An example of a Brazilian company whose business depends on a complex network of partners and outsourced workers is Gol. The list of services and products suppliers of the country’s largest airline company surpassed 4,700 companies in 2017 and transacted more than R$ 5.8 billion in purchases and recruitment.  “Gol relates to a wide variety of companies in different locations”, says Brunno Cruz, corporate risk and compliance executive director of the airline.

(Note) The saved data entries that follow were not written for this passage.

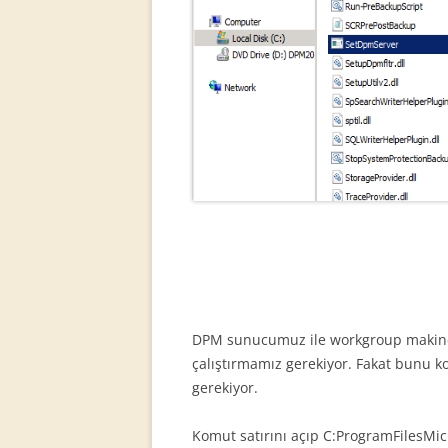
DPM sunucumuz ile workgroup makinem
çalıştırmamız gerekiyor. Fakat bunu 
gerekiyor.
Komut satırını açıp C:ProgramFilesMi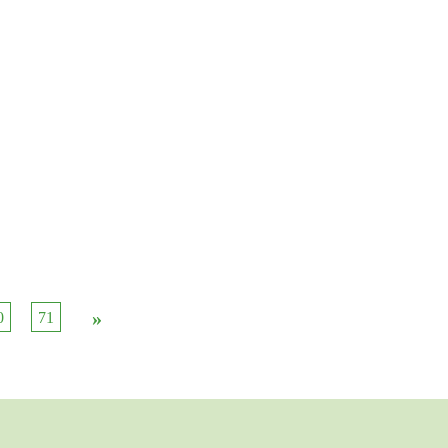
»
0
71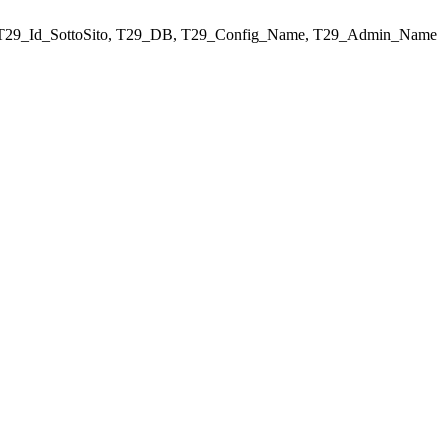
ELECT T29_Id_SottoSito, T29_DB, T29_Config_Name, T29_Admin_Name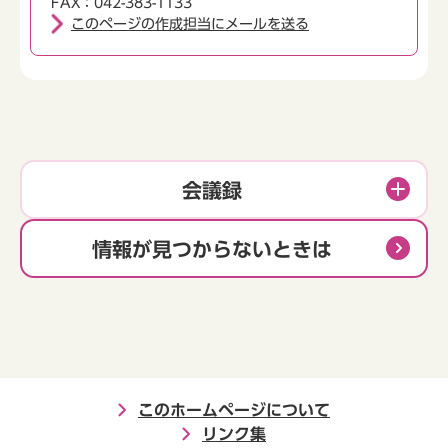
FAX：042-383-1133
このページの作成担当にメールを送る
会議録
情報が見つからないときは
このホームページについて
リンク集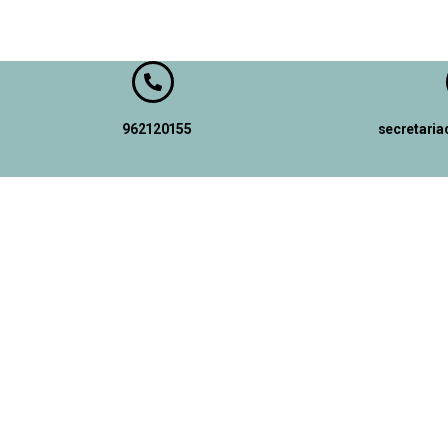
962120155
secretari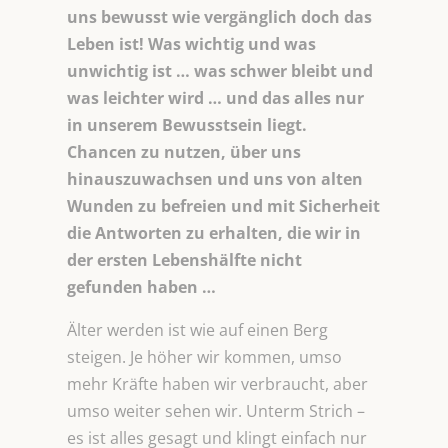
uns bewusst wie vergänglich doch das
Leben ist! Was wichtig und was
unwichtig ist … was schwer bleibt und
was leichter wird … und das alles nur
in unserem Bewusstsein liegt.
Chancen zu nutzen, über uns
hinauszuwachsen und uns von alten
Wunden zu befreien und mit Sicherheit
die Antworten zu erhalten, die wir in
der ersten Lebenshälfte nicht
gefunden haben …
Älter werden ist wie auf einen Berg
steigen. Je höher wir kommen, umso
mehr Kräfte haben wir verbraucht, aber
umso weiter sehen wir. Unterm Strich –
es ist alles gesagt und klingt einfach nur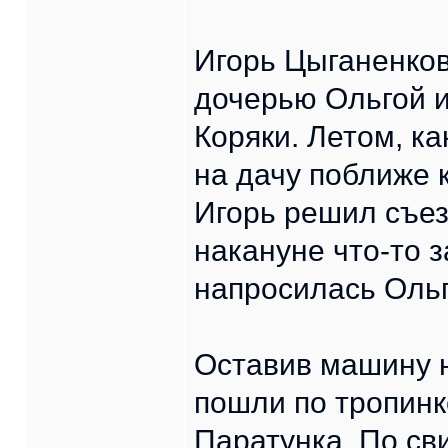
Игорь Цыганенков
дочерью Ольгой и
Коряки. Летом, к
на дачу поближе 
Игорь решил съез
накануне что-то 
напросилась Ольг
Оставив машину н
пошли по тропинк
Паратунка. По св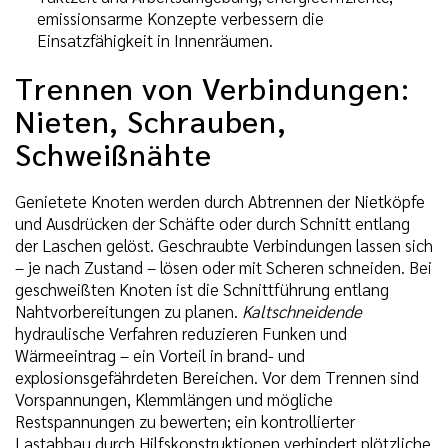
emissionsarme Konzepte verbessern die
Einsatzfähigkeit in Innenräumen.
Trennen von Verbindungen:
Nieten, Schrauben,
Schweißnähte
Genietete Knoten werden durch Abtrennen der Nietköpfe
und Ausdrücken der Schäfte oder durch Schnitt entlang
der Laschen gelöst. Geschraubte Verbindungen lassen sich
– je nach Zustand – lösen oder mit Scheren schneiden. Bei
geschweißten Knoten ist die Schnittführung entlang
Nahtvorbereitungen zu planen.
Kaltschneidende
hydraulische Verfahren reduzieren Funken und
Wärmeeintrag – ein Vorteil in brand- und
explosionsgefährdeten Bereichen. Vor dem Trennen sind
Vorspannungen, Klemmlängen und mögliche
Restspannungen zu bewerten; ein kontrollierter
Lastabbau durch Hilfskonstruktionen verhindert plötzliche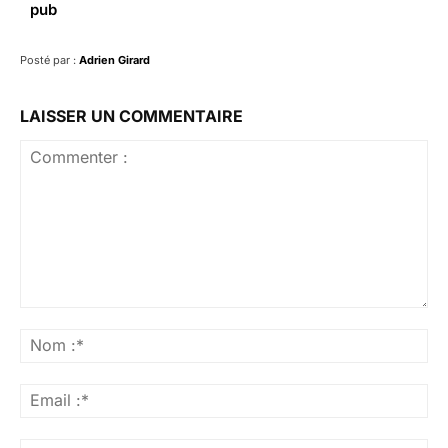
pub
Posté par :
Adrien Girard
LAISSER UN COMMENTAIRE
Commenter
:
No
:*
Ema
:*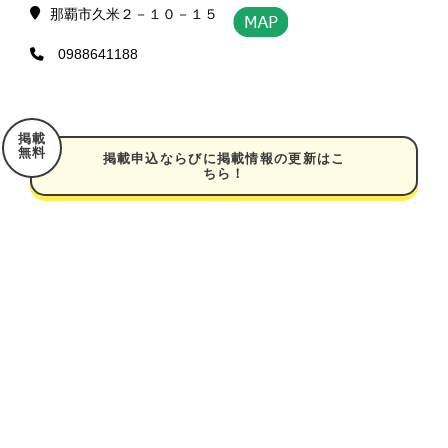
那覇市久米２－１０－１５
0988641188
掲載
無料
掲載申込ならびに掲載情報の更新はこ
ちら！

The company has a “second line of defense” that integrates risk assessment, monitoring and internal controls under the coordination of Cruz’ board of directors, whose work is complemented by an internal audit that operates independently. “We seek to associate the governance of third parties relationships with internal processes for reviewing regulations, training and multidisciplinary discussions”, explains Cruz. “This structure provides more intelligence and effectiveness in the monitoring and handling of risks.”

monitoring the ecosystem should be part of the compliance system. Rodrigo Bertocelli, from IBDEE

For Camila Araújo, from Deloitte, “improving third-party monitoring methods must be constant and consistent. Many companies audit their partners at the time of hiring, but then abandon the practice. Formal codes and procedures – that investigate, for example, the possibility of conflicts of interest involving employees and contracted firms – help protect companies against misconducts that may affect them. Such care must persist throughout the duration of contracts, and beyond.”